Affaire Vanessa Lagesse

La directrice du FSL, qui travaillait auparavant à la section de biologie avant de passer à la direction, suscite des inquiétudes en raison de son manque d’implication dans les avancées récentes en biologie, en analyse ADN et en enquêtes sur les scènes de crime au cours des deux dernières décennies. Malgré ce manque de connaissances et de compétences actualisées, elle continuerait de se positionner comme conseillère en matière de sciences légales auprès de diverses entités, notamment la police, le bureau du Directeur des poursuites publiques et le gouvernement. Cela soulève des inquiétudes sur les conséquences graves dans des affaires où l’innocence ou la culpabilité est en jeu.

La directrice est actuellement impliquée dans le procès pour meurtre de Vanessa Lagesse devant les Assises, car elle était l’officier responsable de l’affaire à l’époque et elle avait eu accès à la scène de crime. Au lieu de solliciter des conseils auprès des experts techniques de la section de biologie, elle est conseillée et accompagnée au tribunal par son protégé, qui lui-même n’a pas été impliqué dans des affaires de biologie depuis les dix dernières années. Plutôt que de gérer l’énorme retard dans l’unité de drogue, il accompagne la directrice au tribunal.

Lorsqu’elle a pris sa retraite et a maintenant un contrat de deux ans, la directrice a voyagé pour assister à des conférences sur l’ADN aux dépens de son personnel technique, les privant ainsi de réseautage et de développement professionnel continu. Le manque de technologies et les priorités de gestion de la directrice soulignent une fois de plus la nécessité d’une réévaluation des processus décisionnels au FSL.


Nourriture de poisson au lieu de drogue : l’épineuse question de la fiabilité des résultats

Le chanteur du groupe 666 Armada Bradley Perrine, qui a comme nom de scène Zantakwan, a retrouvé la liberté conditionnelle après trois mois de détention vendredi dernier, après que la justice a pris connaissance du rapport du FSL soumis, soulignons- le, après plus de trois mois. La substance retrouvée en possession de Zantakwan s’est finalement révélée être de la nourriture pour poisson et non pas de la drogue. La question de l’intégrité des analyses de stupéfiants au FSL soulève des préoccupations légitimes quant à la fiabilité des résultats.

Le délai de traitement des analyses de drogue dépend de plusieurs facteurs, notamment si les échantillons sont laissés au FSL ou si une demande d’examen est formulée. Dans les deux cas, même en cas de demande d’examen anticipé par la police, l’unité de drogue peut prendre plusieurs semaines voire des mois avant d’effectuer l’analyse, en raison du retard important dans le traitement des affaires de stupéfiants.
____________________
§ **TRAVAIL À EFFECTUER**
**A.** D'après le texte sur le FSL, qu'était en réalité la substance retrouvée en possession de Zantakwan ?
**B.** Reprenez le texte sur le FSL après sa dernière phrase et poursuivez-en la rédaction.

§ **MATÉRIEL**
____________________
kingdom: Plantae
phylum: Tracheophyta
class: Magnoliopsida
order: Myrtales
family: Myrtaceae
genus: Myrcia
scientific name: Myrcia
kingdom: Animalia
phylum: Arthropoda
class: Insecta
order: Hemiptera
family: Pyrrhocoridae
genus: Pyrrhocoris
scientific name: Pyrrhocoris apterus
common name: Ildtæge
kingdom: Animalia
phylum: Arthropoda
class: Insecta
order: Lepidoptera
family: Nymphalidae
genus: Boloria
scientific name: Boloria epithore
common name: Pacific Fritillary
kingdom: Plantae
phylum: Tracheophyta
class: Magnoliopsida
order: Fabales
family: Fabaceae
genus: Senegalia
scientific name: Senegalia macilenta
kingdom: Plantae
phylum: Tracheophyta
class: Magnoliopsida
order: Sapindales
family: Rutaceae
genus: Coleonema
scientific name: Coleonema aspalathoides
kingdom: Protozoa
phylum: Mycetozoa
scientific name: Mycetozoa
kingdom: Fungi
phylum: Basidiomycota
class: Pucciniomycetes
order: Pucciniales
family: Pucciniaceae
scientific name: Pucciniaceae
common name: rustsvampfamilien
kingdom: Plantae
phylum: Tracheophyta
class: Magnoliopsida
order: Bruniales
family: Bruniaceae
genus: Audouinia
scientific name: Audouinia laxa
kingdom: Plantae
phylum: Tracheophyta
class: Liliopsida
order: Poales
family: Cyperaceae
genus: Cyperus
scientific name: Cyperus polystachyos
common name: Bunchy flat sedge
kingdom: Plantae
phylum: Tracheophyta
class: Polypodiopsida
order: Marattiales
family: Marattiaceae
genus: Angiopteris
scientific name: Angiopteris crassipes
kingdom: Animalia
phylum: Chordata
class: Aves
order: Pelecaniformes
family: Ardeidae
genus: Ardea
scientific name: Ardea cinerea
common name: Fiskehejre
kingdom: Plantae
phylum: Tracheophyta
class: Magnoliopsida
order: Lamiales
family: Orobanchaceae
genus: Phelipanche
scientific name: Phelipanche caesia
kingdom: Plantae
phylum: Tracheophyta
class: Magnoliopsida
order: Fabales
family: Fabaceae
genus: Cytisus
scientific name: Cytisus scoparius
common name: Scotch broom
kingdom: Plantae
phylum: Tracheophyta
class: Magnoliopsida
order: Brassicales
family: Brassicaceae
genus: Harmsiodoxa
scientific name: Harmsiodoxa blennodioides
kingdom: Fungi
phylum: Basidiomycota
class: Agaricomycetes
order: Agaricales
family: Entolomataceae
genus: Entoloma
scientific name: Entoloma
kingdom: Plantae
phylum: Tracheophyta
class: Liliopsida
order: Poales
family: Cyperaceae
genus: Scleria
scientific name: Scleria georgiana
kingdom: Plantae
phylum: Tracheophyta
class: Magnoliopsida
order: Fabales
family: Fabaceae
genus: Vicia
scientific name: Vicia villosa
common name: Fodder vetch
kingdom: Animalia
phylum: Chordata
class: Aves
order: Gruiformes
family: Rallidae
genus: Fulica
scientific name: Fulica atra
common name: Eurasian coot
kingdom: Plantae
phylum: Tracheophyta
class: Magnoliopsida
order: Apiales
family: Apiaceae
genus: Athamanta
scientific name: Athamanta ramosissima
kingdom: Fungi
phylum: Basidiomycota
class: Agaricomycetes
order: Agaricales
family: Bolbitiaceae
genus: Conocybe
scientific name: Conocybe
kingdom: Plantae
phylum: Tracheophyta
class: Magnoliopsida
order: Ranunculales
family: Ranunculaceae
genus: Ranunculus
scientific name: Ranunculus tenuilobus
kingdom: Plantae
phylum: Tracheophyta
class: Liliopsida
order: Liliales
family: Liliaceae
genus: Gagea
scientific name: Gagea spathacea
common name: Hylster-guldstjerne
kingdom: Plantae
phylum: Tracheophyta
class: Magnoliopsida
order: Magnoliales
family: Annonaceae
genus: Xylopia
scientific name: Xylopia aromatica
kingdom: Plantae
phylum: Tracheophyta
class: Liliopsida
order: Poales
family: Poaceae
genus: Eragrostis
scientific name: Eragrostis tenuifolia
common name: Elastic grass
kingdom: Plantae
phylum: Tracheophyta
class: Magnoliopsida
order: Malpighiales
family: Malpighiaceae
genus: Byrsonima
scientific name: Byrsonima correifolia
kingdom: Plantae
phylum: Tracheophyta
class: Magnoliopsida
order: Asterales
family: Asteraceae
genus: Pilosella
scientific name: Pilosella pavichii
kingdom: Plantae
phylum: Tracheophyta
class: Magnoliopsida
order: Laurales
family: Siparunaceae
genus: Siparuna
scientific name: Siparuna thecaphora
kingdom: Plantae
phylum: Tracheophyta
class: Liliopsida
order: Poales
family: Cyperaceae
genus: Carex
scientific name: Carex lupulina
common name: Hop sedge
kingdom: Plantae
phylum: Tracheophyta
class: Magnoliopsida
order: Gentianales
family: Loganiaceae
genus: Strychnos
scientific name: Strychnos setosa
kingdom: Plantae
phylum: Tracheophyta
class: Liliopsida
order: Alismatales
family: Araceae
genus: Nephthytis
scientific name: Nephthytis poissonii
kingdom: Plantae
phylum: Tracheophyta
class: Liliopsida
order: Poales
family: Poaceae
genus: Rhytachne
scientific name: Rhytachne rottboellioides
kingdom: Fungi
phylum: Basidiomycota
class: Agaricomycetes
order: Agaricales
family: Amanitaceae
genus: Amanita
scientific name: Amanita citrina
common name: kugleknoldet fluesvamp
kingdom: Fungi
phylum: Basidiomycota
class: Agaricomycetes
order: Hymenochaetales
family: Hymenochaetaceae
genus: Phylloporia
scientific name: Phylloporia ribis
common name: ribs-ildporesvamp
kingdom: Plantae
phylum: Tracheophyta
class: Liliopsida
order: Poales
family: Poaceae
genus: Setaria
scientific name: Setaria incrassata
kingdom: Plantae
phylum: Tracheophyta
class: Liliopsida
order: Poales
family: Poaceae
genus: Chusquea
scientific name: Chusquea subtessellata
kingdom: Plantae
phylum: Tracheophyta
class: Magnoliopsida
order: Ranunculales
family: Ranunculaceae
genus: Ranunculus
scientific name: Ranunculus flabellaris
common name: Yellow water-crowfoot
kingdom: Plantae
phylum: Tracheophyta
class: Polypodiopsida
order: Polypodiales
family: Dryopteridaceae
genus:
____________________
§ **RÉPONSES FOURNIES**
**A.** De la nourriture pour poisson.

**B.**
Il importe de souligner qu’il existe des cas où même la police a été surprise par les résultats. Par exemple, le neveu d’un conseiller principal au PMO a été arrêté avec des pilules ressemblant à des pilules d’ecstasy, mais les résultats se sont révélés négatifs. De même, un échantillon prélevé sur un grand navire au sud du littoral avait d’abord été testé positif pour la présence de drogues, mais le rapport final était négatif. Il arrive également que la police récupère des substances qu’elle pense être des drogues. Avant d’intervenir ou d’arrêter quelqu’un, les policiers veulent être certains de la nature de la substance. Ils soumettent donc l’échantillon à l’unité de drogue pour confirmation. Cependant, le problème avec cette méthode est que l’échantillon de drogue n’est pas officiellement enregistré comme pièce à conviction. On se demande donc ce qu’il advient de la drogue après l’analyse, car seule une quantité minime est nécessaire pour les tests.

Tant que l’unité fonctionnera sans supervision et sans responsabilité d’un officier supérieur tel qu’un «Chief Forensic Scientist», il y aura toujours cette opacité entourant les procédures et les analyses. Cela soulèvera inévitablement des questions sur l’intégrité des analyses et des résultats produits par le laboratoire. Un deuxième avis sur un rapport par un employé compétent et expérimenté est essentiel pour garantir que tout a été réalisé correctement, selon les procédures standards du laboratoire et dans le respect des paramètres d’accréditation. Cependant, la directrice du FSL n’est pas enregistrée en tant qu’expert technique compétent par MAURiTAS, et donc ne peut pas effectuer ces révisions.